SOURCE DATA ->
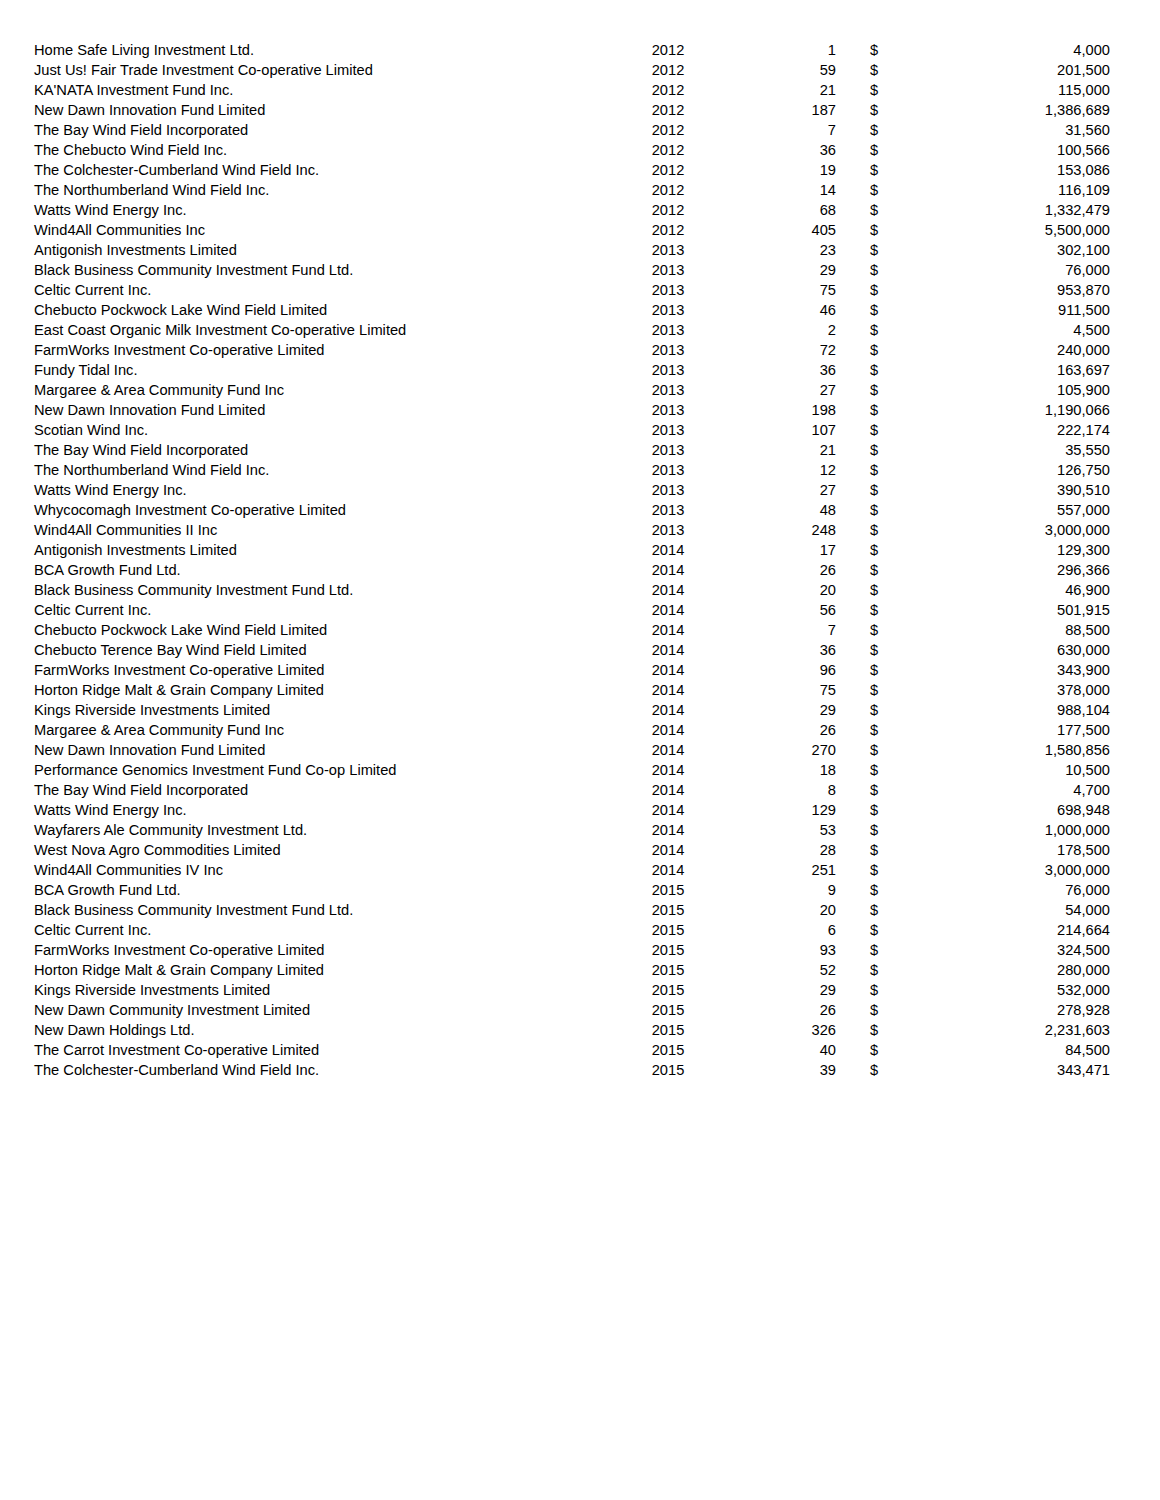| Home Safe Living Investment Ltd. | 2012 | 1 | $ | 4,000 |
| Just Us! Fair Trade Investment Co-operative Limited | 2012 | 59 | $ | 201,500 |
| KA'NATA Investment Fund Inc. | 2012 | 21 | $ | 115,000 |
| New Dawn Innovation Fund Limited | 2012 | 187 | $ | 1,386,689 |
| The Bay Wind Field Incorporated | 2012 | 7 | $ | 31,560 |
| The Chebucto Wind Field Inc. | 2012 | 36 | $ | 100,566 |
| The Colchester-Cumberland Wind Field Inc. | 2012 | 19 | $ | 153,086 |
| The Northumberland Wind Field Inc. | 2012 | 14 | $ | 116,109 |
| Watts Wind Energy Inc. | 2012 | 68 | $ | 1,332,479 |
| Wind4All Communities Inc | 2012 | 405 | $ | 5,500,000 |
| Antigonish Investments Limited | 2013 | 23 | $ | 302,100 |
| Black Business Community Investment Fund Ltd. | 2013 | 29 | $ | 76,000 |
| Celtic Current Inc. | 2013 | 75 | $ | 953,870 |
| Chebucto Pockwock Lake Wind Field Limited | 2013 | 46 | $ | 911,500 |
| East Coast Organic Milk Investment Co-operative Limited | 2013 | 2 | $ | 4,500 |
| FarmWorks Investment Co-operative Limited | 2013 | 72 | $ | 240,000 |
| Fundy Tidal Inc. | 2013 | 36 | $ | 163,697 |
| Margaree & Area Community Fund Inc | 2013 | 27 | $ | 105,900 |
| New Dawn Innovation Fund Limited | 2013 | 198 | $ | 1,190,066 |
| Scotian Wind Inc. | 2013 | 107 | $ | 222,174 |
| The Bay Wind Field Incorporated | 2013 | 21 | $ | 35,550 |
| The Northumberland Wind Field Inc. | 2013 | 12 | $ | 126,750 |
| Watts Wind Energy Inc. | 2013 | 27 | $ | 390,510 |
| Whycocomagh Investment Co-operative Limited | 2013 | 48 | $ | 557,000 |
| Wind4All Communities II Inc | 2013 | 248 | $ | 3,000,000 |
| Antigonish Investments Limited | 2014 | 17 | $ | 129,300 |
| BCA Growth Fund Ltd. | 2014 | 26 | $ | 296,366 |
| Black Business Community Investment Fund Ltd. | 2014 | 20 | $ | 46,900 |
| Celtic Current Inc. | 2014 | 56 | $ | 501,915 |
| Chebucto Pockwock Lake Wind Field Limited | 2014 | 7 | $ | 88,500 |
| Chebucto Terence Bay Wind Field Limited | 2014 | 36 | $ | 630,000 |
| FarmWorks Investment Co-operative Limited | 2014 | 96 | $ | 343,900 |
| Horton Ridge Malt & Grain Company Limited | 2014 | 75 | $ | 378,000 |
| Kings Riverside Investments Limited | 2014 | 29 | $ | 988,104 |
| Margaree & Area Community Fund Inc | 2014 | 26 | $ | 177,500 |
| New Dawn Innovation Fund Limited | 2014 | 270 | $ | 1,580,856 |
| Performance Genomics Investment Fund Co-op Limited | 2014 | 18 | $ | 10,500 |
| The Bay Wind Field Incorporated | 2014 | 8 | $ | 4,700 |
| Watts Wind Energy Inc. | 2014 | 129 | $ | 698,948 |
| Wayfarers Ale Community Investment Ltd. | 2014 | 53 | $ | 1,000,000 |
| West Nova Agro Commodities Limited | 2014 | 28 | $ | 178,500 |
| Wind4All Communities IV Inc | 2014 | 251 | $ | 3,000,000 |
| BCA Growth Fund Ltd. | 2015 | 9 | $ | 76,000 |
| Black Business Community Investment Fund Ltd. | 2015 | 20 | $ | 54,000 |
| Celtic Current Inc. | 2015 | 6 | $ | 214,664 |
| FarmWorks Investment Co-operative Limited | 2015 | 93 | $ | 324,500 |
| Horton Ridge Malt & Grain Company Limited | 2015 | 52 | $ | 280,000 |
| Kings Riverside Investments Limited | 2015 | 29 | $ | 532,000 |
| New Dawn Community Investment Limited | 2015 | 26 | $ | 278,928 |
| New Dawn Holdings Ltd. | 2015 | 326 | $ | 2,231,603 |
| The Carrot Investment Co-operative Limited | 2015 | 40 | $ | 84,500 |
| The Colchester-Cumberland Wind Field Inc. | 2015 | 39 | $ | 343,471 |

...

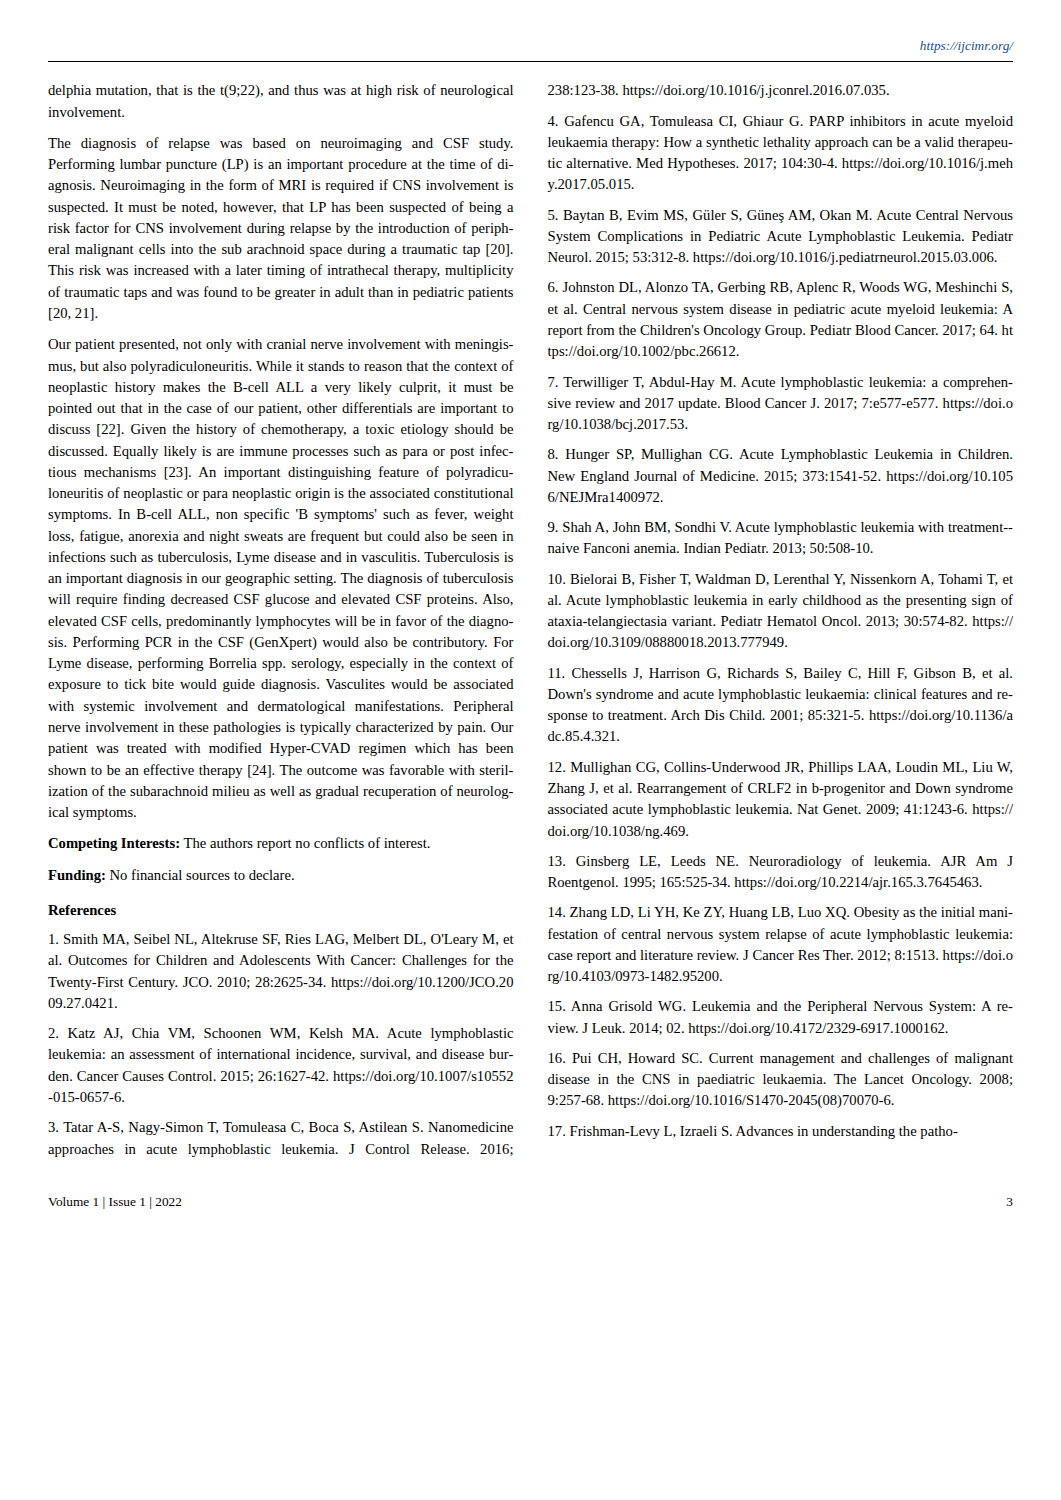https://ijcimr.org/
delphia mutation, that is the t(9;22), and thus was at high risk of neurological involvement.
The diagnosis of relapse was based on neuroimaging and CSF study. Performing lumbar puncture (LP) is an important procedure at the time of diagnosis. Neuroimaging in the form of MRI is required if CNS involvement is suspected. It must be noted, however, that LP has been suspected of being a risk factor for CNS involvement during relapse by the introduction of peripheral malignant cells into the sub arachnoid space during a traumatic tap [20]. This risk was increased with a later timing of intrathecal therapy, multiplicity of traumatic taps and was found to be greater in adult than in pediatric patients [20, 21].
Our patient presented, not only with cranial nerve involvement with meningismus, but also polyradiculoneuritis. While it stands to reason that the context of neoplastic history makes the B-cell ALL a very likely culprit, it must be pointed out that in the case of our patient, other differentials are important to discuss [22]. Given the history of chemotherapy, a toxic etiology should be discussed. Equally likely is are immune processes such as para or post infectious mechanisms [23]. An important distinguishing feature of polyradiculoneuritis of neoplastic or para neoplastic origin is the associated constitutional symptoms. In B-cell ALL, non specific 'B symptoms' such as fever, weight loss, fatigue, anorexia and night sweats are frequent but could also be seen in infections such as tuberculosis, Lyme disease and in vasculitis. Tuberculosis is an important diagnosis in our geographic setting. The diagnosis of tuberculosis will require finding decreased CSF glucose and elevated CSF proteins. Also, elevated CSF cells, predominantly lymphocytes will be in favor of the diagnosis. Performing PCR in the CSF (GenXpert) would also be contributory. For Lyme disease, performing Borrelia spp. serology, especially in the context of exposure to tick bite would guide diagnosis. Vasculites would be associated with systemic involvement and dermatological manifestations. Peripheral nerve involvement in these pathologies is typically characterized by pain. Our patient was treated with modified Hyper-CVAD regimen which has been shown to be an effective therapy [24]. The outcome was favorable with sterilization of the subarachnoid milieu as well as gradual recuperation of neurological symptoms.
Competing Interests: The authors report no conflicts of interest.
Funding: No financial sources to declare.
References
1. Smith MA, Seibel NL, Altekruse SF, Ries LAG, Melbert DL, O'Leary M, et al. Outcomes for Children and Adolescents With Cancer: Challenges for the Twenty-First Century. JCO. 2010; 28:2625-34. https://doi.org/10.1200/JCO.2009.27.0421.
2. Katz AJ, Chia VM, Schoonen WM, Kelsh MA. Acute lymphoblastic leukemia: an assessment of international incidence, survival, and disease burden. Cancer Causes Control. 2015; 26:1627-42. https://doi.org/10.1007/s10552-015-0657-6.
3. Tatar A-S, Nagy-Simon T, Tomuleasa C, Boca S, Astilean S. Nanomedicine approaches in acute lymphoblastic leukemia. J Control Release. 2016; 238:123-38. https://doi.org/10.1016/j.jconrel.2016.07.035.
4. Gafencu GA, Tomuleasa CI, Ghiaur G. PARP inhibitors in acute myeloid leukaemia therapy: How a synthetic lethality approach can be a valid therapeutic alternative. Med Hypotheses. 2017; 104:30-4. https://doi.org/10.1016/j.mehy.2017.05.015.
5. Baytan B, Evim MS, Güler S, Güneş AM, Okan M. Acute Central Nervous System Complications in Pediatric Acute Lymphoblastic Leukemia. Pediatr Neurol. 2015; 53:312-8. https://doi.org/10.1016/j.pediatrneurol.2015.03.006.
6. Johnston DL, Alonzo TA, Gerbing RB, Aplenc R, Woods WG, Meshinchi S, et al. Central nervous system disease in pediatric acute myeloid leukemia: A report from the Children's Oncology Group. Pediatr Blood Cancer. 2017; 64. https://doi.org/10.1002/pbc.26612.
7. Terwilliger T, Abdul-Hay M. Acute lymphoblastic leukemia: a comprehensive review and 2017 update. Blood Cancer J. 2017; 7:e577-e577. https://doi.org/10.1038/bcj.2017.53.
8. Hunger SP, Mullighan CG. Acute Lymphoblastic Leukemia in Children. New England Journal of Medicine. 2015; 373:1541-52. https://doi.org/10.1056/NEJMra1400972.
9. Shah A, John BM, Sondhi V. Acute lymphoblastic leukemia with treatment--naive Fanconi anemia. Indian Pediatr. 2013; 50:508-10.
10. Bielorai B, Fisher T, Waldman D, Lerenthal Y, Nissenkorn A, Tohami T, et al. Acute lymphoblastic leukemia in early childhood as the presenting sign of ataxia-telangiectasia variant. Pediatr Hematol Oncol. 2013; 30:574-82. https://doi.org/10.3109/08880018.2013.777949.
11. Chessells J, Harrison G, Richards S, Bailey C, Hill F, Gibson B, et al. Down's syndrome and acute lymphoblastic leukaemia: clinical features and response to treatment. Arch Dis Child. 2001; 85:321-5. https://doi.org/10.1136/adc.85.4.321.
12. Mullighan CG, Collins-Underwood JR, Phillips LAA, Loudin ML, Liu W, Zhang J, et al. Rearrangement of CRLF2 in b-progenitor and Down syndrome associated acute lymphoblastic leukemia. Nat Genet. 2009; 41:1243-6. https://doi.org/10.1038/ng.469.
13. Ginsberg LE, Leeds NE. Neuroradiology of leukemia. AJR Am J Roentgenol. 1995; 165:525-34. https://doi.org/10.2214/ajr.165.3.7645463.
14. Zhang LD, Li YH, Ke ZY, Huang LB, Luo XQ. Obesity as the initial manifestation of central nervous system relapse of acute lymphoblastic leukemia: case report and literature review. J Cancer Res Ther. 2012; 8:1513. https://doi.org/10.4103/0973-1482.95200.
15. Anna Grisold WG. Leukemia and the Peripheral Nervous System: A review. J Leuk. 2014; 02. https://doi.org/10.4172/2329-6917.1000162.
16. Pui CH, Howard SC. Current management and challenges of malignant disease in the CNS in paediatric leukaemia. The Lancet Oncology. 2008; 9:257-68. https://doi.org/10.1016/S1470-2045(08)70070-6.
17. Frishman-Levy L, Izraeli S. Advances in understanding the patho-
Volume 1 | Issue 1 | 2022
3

---

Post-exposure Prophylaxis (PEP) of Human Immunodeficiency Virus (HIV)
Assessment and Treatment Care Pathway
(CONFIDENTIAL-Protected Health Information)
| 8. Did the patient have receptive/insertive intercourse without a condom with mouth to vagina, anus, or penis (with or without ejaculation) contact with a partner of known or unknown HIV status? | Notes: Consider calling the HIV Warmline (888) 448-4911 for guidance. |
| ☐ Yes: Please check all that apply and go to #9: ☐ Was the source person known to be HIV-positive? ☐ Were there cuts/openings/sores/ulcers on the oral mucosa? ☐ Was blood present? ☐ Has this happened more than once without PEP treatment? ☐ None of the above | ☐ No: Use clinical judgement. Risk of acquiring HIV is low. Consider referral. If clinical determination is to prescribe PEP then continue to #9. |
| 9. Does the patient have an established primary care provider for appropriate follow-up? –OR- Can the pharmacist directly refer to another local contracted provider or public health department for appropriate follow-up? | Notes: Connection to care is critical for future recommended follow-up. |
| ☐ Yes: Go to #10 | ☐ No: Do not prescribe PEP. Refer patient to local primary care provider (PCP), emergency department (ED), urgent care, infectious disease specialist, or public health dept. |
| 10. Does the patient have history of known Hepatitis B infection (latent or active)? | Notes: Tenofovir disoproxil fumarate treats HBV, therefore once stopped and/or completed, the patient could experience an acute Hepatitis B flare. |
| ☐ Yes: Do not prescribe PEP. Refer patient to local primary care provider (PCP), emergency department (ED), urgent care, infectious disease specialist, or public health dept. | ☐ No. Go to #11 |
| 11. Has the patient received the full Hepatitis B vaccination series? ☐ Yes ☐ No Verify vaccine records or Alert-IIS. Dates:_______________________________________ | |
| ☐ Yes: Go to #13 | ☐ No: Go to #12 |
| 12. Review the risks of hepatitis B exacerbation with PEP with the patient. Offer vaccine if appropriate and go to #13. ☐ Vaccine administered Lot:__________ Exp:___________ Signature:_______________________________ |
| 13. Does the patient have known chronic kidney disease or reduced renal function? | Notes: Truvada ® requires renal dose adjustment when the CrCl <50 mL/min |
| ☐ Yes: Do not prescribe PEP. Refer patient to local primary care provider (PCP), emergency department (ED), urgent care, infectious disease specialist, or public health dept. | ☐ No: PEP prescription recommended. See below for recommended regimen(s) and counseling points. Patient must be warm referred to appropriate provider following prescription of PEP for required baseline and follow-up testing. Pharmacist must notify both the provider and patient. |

PROMPT ->
Everything from the line above that contains "1 | $ | 4,000 |" down to the line that contains "26 | $ | 296,366 |" must be reproduced exactly, both ends included. Omit the pictures.

THE ANSWER ->
| Home Safe Living Investment Ltd. | 2012 | 1 | $ | 4,000 |
| Just Us! Fair Trade Investment Co-operative Limited | 2012 | 59 | $ | 201,500 |
| KA'NATA Investment Fund Inc. | 2012 | 21 | $ | 115,000 |
| New Dawn Innovation Fund Limited | 2012 | 187 | $ | 1,386,689 |
| The Bay Wind Field Incorporated | 2012 | 7 | $ | 31,560 |
| The Chebucto Wind Field Inc. | 2012 | 36 | $ | 100,566 |
| The Colchester-Cumberland Wind Field Inc. | 2012 | 19 | $ | 153,086 |
| The Northumberland Wind Field Inc. | 2012 | 14 | $ | 116,109 |
| Watts Wind Energy Inc. | 2012 | 68 | $ | 1,332,479 |
| Wind4All Communities Inc | 2012 | 405 | $ | 5,500,000 |
| Antigonish Investments Limited | 2013 | 23 | $ | 302,100 |
| Black Business Community Investment Fund Ltd. | 2013 | 29 | $ | 76,000 |
| Celtic Current Inc. | 2013 | 75 | $ | 953,870 |
| Chebucto Pockwock Lake Wind Field Limited | 2013 | 46 | $ | 911,500 |
| East Coast Organic Milk Investment Co-operative Limited | 2013 | 2 | $ | 4,500 |
| FarmWorks Investment Co-operative Limited | 2013 | 72 | $ | 240,000 |
| Fundy Tidal Inc. | 2013 | 36 | $ | 163,697 |
| Margaree & Area Community Fund Inc | 2013 | 27 | $ | 105,900 |
| New Dawn Innovation Fund Limited | 2013 | 198 | $ | 1,190,066 |
| Scotian Wind Inc. | 2013 | 107 | $ | 222,174 |
| The Bay Wind Field Incorporated | 2013 | 21 | $ | 35,550 |
| The Northumberland Wind Field Inc. | 2013 | 12 | $ | 126,750 |
| Watts Wind Energy Inc. | 2013 | 27 | $ | 390,510 |
| Whycocomagh Investment Co-operative Limited | 2013 | 48 | $ | 557,000 |
| Wind4All Communities II Inc | 2013 | 248 | $ | 3,000,000 |
| Antigonish Investments Limited | 2014 | 17 | $ | 129,300 |
| BCA Growth Fund Ltd. | 2014 | 26 | $ | 296,366 |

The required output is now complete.